• _Document extract_:
··········

Keywords: Bacillus toyonensis; bacteriocin; food preservatives; toyoncin.

FIG 1

Screening the bacteriocin-producing strain Bacillus toyonensis XIN-YC13. (A) Colony morphology of B. toyonensis XIN-YC13. (B) Growth kinetics of B. toyonensis XIN-YC13 in Luria-Bertani (LB) medium. Experiments were performed in triplicate, and data are shown as mean values ± standard deviations (SD). (C) Antimicrobial activity of the supernatant of B. toyonensis XIN-YC13 against B. cereus ATCC 14579. The untreated supernatant was added to the outer well, and the corresponding supernatant treated with mixed enzymes was added to the inner well.

FIG 2

Purification and identification of toyoncin. (A) HPLC analysis of crude extracts of B. toyonensis XIN-YC13. The effluent was monitored at 220 nm and manually collected every minute. (B) Q-TOF mass spectrometry of the HPLC-purified toyoncin. M.W., molecular weight.

··········

• _Supplied entries_:
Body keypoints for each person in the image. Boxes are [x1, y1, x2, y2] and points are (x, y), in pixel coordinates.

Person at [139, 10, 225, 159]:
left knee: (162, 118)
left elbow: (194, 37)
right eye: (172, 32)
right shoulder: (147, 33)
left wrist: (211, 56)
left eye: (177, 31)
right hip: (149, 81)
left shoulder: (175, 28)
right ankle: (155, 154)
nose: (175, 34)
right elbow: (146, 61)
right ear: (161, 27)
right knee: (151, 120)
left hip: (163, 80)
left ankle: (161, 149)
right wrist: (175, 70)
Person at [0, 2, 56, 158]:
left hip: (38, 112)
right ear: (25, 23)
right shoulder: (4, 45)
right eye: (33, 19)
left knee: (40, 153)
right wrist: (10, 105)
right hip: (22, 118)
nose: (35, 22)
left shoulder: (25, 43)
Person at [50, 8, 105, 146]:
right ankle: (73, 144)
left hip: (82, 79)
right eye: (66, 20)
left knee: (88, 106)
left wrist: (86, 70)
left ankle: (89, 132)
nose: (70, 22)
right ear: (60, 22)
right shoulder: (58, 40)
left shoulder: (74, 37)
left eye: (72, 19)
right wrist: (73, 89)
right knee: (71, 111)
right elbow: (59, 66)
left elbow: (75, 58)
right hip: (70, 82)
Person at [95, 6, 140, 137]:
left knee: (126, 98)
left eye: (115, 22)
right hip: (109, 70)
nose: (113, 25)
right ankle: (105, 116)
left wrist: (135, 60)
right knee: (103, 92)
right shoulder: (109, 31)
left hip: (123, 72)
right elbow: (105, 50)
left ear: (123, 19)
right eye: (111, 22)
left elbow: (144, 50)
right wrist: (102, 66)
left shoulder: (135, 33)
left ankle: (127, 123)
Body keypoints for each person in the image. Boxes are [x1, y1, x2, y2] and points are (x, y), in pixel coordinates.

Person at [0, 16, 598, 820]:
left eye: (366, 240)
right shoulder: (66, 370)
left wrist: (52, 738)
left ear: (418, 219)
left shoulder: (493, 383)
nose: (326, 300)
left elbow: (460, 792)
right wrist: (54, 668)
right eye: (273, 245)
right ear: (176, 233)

··········

• _Assignment 1_: Retype the stretch of the toyoncin excerpt from "Keywords: Bacillus toyonensis;" through "the inner well.".
• _Assignment 2_: According to the toyoncin excerpt, at what wavelength was the HPLC effluent monitored?
• _Assignment 3_: Summarize the toyoncin excerpt in two sentences.
The records are not needed for any of this work.

• _Response 1_:
Keywords: Bacillus toyonensis; bacteriocin; food preservatives; toyoncin.

FIG 1

Screening the bacteriocin-producing strain Bacillus toyonensis XIN-YC13. (A) Colony morphology of B. toyonensis XIN-YC13. (B) Growth kinetics of B. toyonensis XIN-YC13 in Luria-Bertani (LB) medium. Experiments were performed in triplicate, and data are shown as mean values ± standard deviations (SD). (C) Antimicrobial activity of the supernatant of B. toyonensis XIN-YC13 against B. cereus ATCC 14579. The untreated supernatant was added to the outer well, and the corresponding supernatant treated with mixed enzymes was added to the inner well.

• _Response 2_: 220 nm

• _Response 3_: The strain Bacillus toyonensis XIN-YC13 was screened as a bacteriocin producer, with its colony morphology, its growth kinetics in Luria-Bertani medium, and its supernatant's antimicrobial activity against B. cereus ATCC 14579 shown. Toyoncin was purified and identified through HPLC analysis of the strain's crude extracts and Q-TOF mass spectrometry of the HPLC-purified toyoncin.